◆ Listed records ◆
☆ ☆ ☆ ☆ ☆

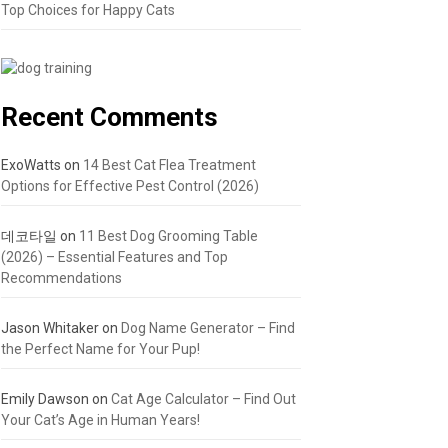
Top Choices for Happy Cats
Recent Comments
ExoWatts
on
14 Best Cat Flea Treatment
Options for Effective Pest Control (2026)
데코타일
on
11 Best Dog Grooming Table
(2026) – Essential Features and Top
Recommendations
Jason Whitaker
on
Dog Name Generator – Find
the Perfect Name for Your Pup!
Emily Dawson
on
Cat Age Calculator – Find Out
Your Cat’s Age in Human Years!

☆ ☆ ☆ ☆ ☆

◆ Your assignment ◆
In your transcription of the listing above, match each line exactly and include no pictures.

◆ Solved exercise ◆
Top Choices for Happy Cats
Recent Comments
ExoWatts
on
14 Best Cat Flea Treatment
Options for Effective Pest Control (2026)
데코타일
on
11 Best Dog Grooming Table
(2026) – Essential Features and Top
Recommendations
Jason Whitaker
on
Dog Name Generator – Find
the Perfect Name for Your Pup!
Emily Dawson
on
Cat Age Calculator – Find Out
Your Cat’s Age in Human Years!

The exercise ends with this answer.